Last week the United States government deported five citizens of Nigeria and the Gambia to Ghana. While at first glance this might not seem remarkable, it endangered their lives while at the same time triggering a frustrating court case that highlights the limits of both domestic and international law. (Here are links to news coverage from Politico, and the actual decision.)

Unlike other illegal immigrants, the U.S. could not legally deport the five men at the center of this case to their home countries. This is because they had won in U.S. courts what is called ‘fear-based relief.’ This means that a judge decided that ‘more likely than not’ they will face persecution, torture, or death should they be sent back home.

This does not grant them the right to stay in the U.S. indefinitely or mean that the U.S. cannot remove them, only that if the U.S. wants to remove them it has to be to a third country where they don’t face these fears. And usually that is very difficult to arrange, since countries are not keen to accept deportees who are not citizens.

But the Trump administration got Ghana to take them, and the U.S. also got Ghana to write what’s called a ‘diplomatic note’ stating that Ghana would not torture these individuals or send them to a place where they would be tortured. This made removal of these five men to Ghana, even though they have no connection to Ghana whatsoever, no friends or family there, and no access there to help, legally okay.

Then it turns out the conditions of this diplomatic note were not followed, or perhaps that Ghana’s supposed commitment not to send these people to a place they face torture was even a sham from the start. The five individuals allege that already while they were on the plane to Ghana, ICE officers told them they were going to be taken from there to their home countries. One of the five was in fact returned to his home country the day after his arrival in Ghana, and Ghana authorities have stated that the same will shortly be done to the remaining four as well.

These five men sued for relief in a U.S. District Court, claiming the U.S. government was violating the protection they had been granted by U.S. courts against being returned to their home country. The judge wrote she was ‘alarmed and dismayed’ by the government’s actions, but reluctantly denied their request. She said the reason is that judges cannot evaluate or second guess diplomatic agreements such as the one between the U.S. and Ghana, as that would be an intrusion into foreign policy. And now that the men are in Ghana, she has no jurisdiction to tell the government of Ghana what to do. In other words, she wrote in conclusion, her hands are tied.

The question therefore becomes, what is the solution? In a world divided into nearly 200 independent, sovereign countries, what can stop a government from using another country to easily get around whatever domestic legal restrictions it wants to evade? Since every country’s judicial system only has jurisdiction over its own territory, it seems quite simple for governments to get around their judiciaries by outsourcing whatever dirty deeds they want to commit to each other. This is particularly true for powerful countries such as the United States, which can offer money or other incentives for smaller countries to do its bidding.

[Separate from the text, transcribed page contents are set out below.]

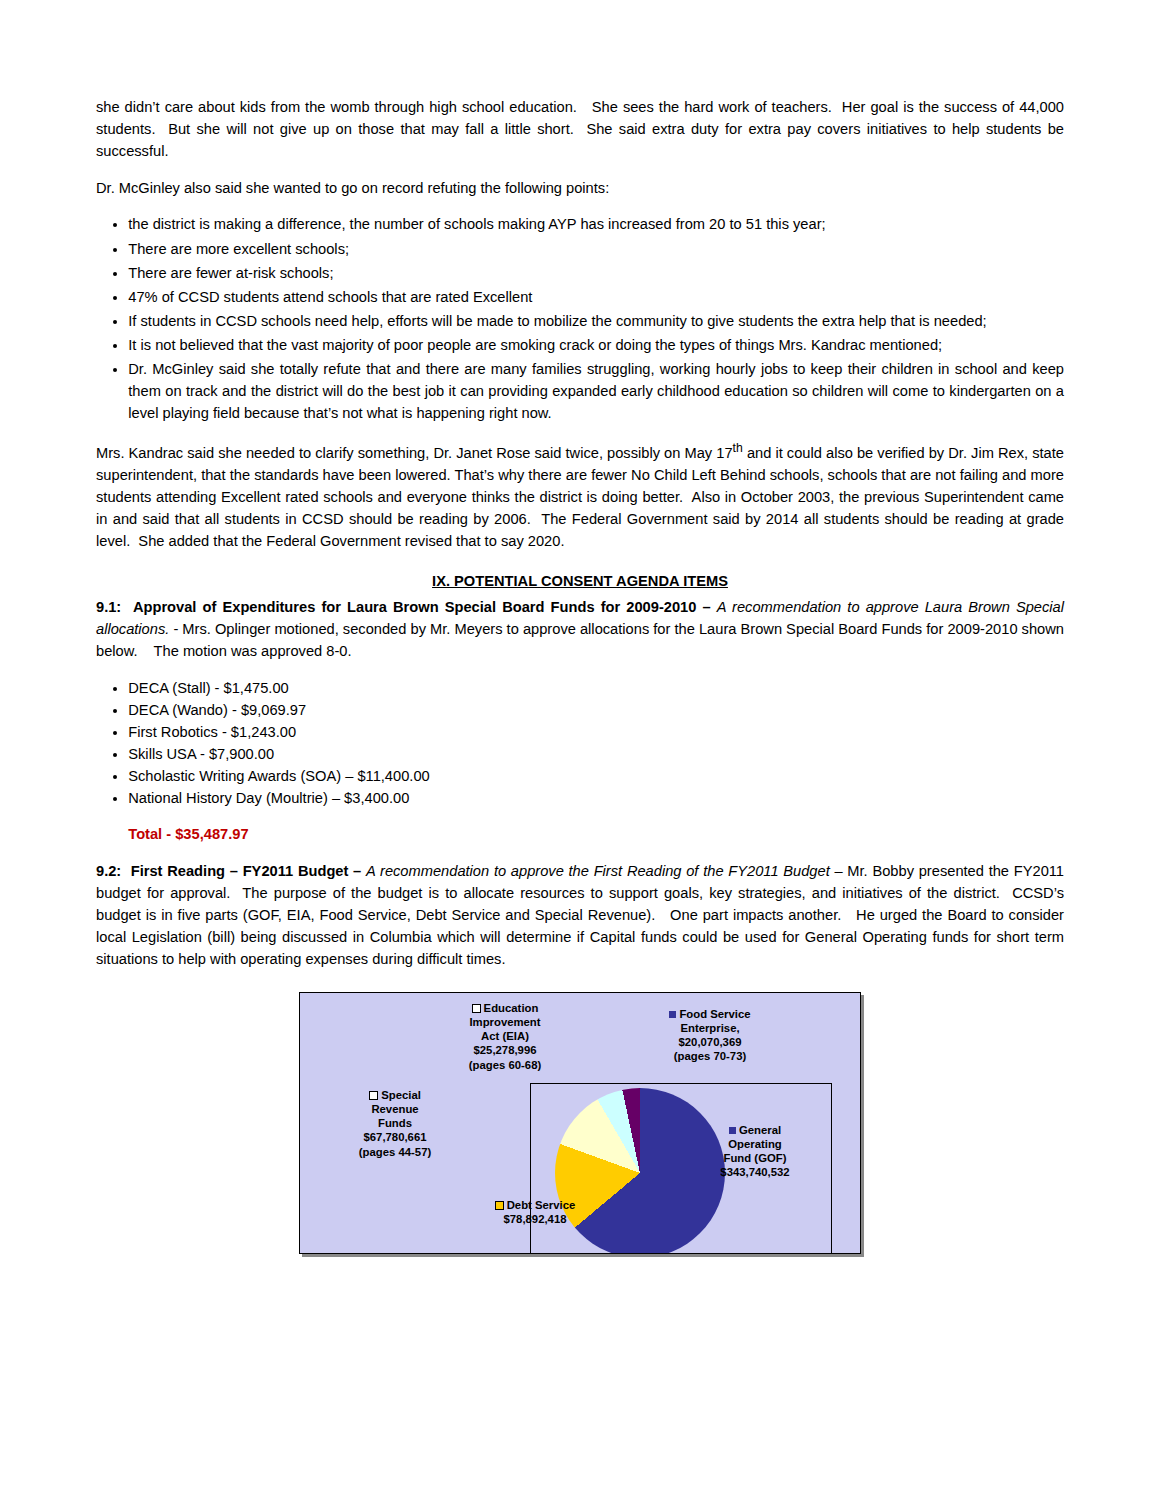she didn’t care about kids from the womb through high school education. She sees the hard work of teachers. Her goal is the success of 44,000 students. But she will not give up on those that may fall a little short. She said extra duty for extra pay covers initiatives to help students be successful.
Dr. McGinley also said she wanted to go on record refuting the following points:
the district is making a difference, the number of schools making AYP has increased from 20 to 51 this year;
There are more excellent schools;
There are fewer at-risk schools;
47% of CCSD students attend schools that are rated Excellent
If students in CCSD schools need help, efforts will be made to mobilize the community to give students the extra help that is needed;
It is not believed that the vast majority of poor people are smoking crack or doing the types of things Mrs. Kandrac mentioned;
Dr. McGinley said she totally refute that and there are many families struggling, working hourly jobs to keep their children in school and keep them on track and the district will do the best job it can providing expanded early childhood education so children will come to kindergarten on a level playing field because that’s not what is happening right now.
Mrs. Kandrac said she needed to clarify something, Dr. Janet Rose said twice, possibly on May 17th and it could also be verified by Dr. Jim Rex, state superintendent, that the standards have been lowered. That’s why there are fewer No Child Left Behind schools, schools that are not failing and more students attending Excellent rated schools and everyone thinks the district is doing better. Also in October 2003, the previous Superintendent came in and said that all students in CCSD should be reading by 2006. The Federal Government said by 2014 all students should be reading at grade level. She added that the Federal Government revised that to say 2020.
IX. POTENTIAL CONSENT AGENDA ITEMS
9.1: Approval of Expenditures for Laura Brown Special Board Funds for 2009-2010 – A recommendation to approve Laura Brown Special allocations. - Mrs. Oplinger motioned, seconded by Mr. Meyers to approve allocations for the Laura Brown Special Board Funds for 2009-2010 shown below. The motion was approved 8-0.
DECA (Stall) - $1,475.00
DECA (Wando) - $9,069.97
First Robotics - $1,243.00
Skills USA - $7,900.00
Scholastic Writing Awards (SOA) – $11,400.00
National History Day (Moultrie) – $3,400.00
Total - $35,487.97
9.2: First Reading – FY2011 Budget – A recommendation to approve the First Reading of the FY2011 Budget – Mr. Bobby presented the FY2011 budget for approval. The purpose of the budget is to allocate resources to support goals, key strategies, and initiatives of the district. CCSD’s budget is in five parts (GOF, EIA, Food Service, Debt Service and Special Revenue). One part impacts another. He urged the Board to consider local Legislation (bill) being discussed in Columbia which will determine if Capital funds could be used for General Operating funds for short term situations to help with operating expenses during difficult times.
Education
Improvement
Act (EIA)
$25,278,996
(pages 60-68)
Food Service
Enterprise,
$20,070,369
(pages 70-73)
Special
Revenue
Funds
$67,780,661
(pages 44-57)
General
Operating
Fund (GOF)
$343,740,532
Debt Service
$78,892,418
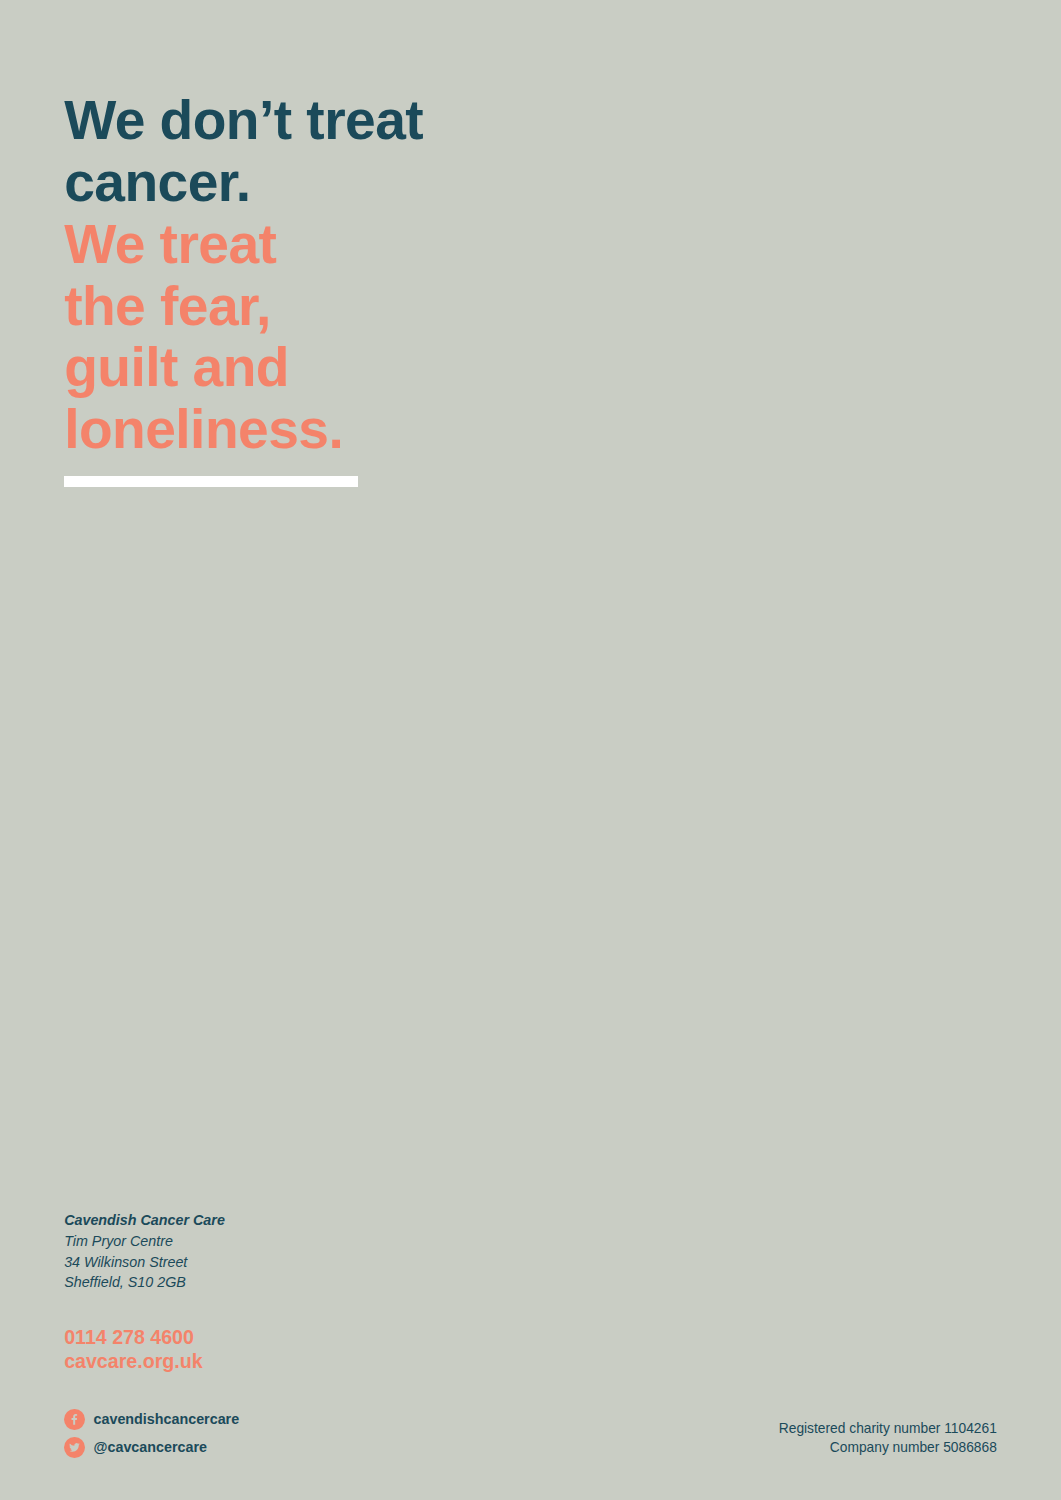We don’t treat cancer. We treat the fear, guilt and loneliness.
Cavendish Cancer Care
Tim Pryor Centre
34 Wilkinson Street
Sheffield, S10 2GB
0114 278 4600
cavcare.org.uk
cavendishcancercare @cavcancercare
Registered charity number 1104261
Company number 5086868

The obvious answer would be to dream of some world body in charge of enforcing the law, but there does not seem to be any scenario by which that could be created. There is also plenty of reason to worry that some powerful new organization with jurisdiction over the whole world would end up being biased and corrupt, no matter how good the intentions behind it.

So is the only answer to hope that citizens don’t like their government circumventing the courts to violate human rights and vote out governments that do this? It may turn out that these sorts of things are a low priority for voters, and even at best that’s a long term process which offers no help to the five people whose rights are being violated now. Is there any other answer? I’m anxious to hear your thoughts.